--- DATA PROVIDED Enclosed Below ---
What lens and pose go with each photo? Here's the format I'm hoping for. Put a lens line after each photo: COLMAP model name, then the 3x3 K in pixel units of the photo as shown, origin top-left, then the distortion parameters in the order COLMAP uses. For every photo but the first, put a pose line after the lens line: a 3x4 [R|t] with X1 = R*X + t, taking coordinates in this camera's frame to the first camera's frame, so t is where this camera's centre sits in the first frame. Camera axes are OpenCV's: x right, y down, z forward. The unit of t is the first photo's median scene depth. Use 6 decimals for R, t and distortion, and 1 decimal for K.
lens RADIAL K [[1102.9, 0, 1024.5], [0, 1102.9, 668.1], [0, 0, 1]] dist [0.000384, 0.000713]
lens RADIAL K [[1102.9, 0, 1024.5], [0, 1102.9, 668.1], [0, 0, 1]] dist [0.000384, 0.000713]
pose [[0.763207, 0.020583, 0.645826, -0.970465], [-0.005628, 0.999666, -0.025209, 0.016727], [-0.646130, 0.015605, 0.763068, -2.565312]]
--- End of Enclosed DATA PROVIDED ---
TASK: Reproduce the material above word for word, from the first line to the last.

RESPONSE TO THIS TASK:
What lens and pose go with each photo? Here's the format I'm hoping for. Put a lens line after each photo: COLMAP model name, then the 3x3 K in pixel units of the photo as shown, origin top-left, then the distortion parameters in the order COLMAP uses. For every photo but the first, put a pose line after the lens line: a 3x4 [R|t] with X1 = R*X + t, taking coordinates in this camera's frame to the first camera's frame, so t is where this camera's centre sits in the first frame. Camera axes are OpenCV's: x right, y down, z forward. The unit of t is the first photo's median scene depth. Use 6 decimals for R, t and distortion, and 1 decimal for K.
lens RADIAL K [[1102.9, 0, 1024.5], [0, 1102.9, 668.1], [0, 0, 1]] dist [0.000384, 0.000713]
lens RADIAL K [[1102.9, 0, 1024.5], [0, 1102.9, 668.1], [0, 0, 1]] dist [0.000384, 0.000713]
pose [[0.763207, 0.020583, 0.645826, -0.970465], [-0.005628, 0.999666, -0.025209, 0.016727], [-0.646130, 0.015605, 0.763068, -2.565312]]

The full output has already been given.